### [WHAT IS BEING ASKED]
Across the whole listing, copy out every line that includes the string "lines".

### [SUPPLIED RECORDS]
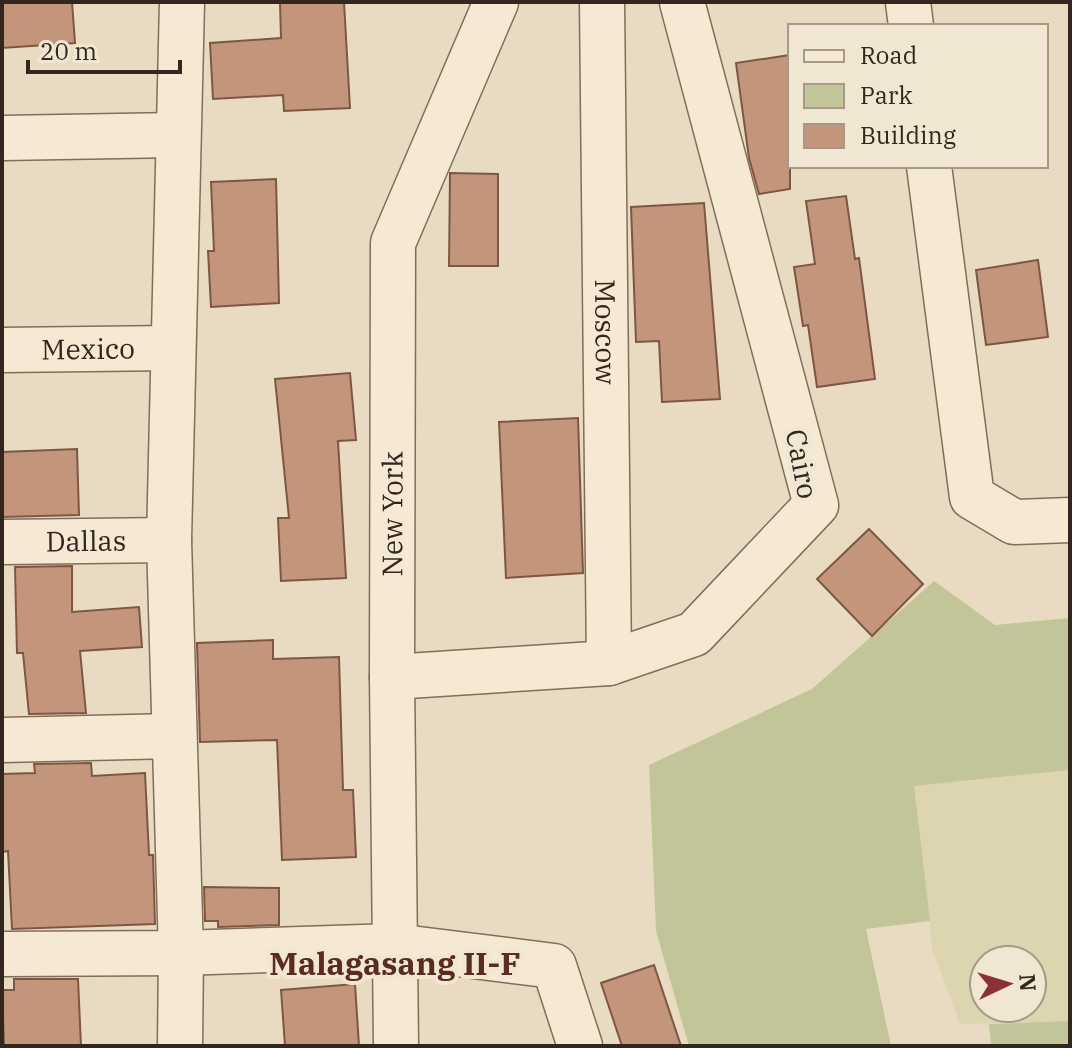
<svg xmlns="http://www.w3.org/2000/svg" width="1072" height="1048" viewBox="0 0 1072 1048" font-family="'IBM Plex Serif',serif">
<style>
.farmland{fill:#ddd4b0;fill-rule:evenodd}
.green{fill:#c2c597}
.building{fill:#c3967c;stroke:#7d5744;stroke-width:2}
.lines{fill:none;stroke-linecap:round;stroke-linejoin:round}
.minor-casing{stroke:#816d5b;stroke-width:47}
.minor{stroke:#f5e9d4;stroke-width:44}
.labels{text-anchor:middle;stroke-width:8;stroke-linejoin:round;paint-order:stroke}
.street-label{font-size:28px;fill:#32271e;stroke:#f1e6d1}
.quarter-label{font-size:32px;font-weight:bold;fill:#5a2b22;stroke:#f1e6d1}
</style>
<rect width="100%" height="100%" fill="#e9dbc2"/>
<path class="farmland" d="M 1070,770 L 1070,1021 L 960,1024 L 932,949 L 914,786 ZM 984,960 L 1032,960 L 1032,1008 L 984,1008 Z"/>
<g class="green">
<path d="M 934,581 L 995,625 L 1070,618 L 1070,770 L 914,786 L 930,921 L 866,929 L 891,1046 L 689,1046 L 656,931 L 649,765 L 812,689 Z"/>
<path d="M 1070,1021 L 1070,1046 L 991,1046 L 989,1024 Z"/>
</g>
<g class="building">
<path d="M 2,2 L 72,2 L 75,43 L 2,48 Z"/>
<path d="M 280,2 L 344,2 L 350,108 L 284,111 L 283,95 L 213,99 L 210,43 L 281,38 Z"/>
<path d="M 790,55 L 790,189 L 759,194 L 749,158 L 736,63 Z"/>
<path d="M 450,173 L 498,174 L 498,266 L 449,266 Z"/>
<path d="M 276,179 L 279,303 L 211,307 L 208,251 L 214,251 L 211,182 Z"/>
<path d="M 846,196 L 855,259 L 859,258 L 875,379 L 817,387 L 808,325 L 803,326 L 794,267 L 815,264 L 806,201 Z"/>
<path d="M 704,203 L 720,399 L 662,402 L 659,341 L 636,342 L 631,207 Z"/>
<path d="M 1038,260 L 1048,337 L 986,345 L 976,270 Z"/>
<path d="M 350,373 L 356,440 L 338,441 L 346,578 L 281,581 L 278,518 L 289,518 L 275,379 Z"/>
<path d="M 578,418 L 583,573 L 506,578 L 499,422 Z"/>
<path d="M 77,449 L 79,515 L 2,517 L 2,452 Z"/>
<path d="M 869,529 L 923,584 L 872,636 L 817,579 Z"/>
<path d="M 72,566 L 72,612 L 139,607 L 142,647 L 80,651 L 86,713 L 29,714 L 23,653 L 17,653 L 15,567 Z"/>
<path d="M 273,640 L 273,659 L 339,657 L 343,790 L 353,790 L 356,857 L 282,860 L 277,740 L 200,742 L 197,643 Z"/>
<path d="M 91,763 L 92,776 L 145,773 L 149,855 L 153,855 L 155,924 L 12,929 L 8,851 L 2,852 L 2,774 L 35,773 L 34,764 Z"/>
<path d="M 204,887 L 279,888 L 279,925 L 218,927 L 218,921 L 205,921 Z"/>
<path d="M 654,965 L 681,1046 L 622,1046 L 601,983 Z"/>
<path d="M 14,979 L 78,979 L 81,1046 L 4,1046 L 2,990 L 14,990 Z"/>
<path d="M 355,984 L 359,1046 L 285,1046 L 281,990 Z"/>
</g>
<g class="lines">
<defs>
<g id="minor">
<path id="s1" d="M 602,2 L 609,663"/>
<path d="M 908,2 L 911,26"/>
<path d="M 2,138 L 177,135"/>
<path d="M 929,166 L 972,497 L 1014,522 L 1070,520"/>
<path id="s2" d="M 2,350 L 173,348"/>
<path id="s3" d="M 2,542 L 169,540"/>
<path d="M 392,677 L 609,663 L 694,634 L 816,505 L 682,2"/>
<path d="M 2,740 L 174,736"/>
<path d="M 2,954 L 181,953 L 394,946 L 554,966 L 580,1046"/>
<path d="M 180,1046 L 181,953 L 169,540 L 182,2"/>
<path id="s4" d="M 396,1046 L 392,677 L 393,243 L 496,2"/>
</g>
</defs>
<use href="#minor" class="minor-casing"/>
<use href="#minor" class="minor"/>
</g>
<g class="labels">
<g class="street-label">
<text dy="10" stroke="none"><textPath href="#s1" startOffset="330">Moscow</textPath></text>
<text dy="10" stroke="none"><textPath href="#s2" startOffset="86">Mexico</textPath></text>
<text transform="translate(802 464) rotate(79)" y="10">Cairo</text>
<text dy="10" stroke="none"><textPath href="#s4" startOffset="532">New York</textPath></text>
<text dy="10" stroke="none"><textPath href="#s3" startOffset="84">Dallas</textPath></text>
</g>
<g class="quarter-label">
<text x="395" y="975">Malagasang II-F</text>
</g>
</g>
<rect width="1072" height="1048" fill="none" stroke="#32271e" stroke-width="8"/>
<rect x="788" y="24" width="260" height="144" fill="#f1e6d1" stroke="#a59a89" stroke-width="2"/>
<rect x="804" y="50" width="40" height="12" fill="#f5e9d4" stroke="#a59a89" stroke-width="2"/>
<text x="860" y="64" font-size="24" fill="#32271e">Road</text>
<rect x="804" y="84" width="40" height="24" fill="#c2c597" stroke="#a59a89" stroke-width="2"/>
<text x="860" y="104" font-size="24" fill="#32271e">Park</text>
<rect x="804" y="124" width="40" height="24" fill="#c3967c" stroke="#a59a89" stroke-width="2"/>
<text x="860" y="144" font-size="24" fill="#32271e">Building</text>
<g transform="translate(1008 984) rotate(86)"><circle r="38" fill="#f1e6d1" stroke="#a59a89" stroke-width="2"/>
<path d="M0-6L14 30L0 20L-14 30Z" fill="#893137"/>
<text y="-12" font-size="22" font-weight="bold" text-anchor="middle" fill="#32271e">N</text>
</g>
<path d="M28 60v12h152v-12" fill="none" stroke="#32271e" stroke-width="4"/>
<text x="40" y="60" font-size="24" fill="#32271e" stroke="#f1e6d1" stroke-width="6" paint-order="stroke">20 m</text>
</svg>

### [FINAL ANSWER]
.lines{fill:none;stroke-linecap:round;stroke-linejoin:round}
<g class="lines">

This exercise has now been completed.